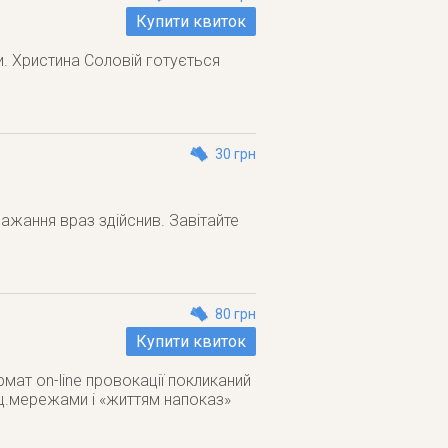
Купити квиток
. Христина Соловій готується
30 грн
бажання враз здійснив. Завітайте
80 грн
Купити квиток
мат on-line провокації покликаний
оц.мережами і «життям напоказ»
****
Recast the lines above as a JSON list of strings, one string per line. Omit blank lines and the pictures.

[
  "Купити квиток",
  ". Христина Соловій готується",
  "30 грн",
  "бажання враз здійснив. Завітайте",
  "80 грн",
  "Купити квиток",
  "мат on-line провокації покликаний",
  "оц.мережами і «життям напоказ»"
]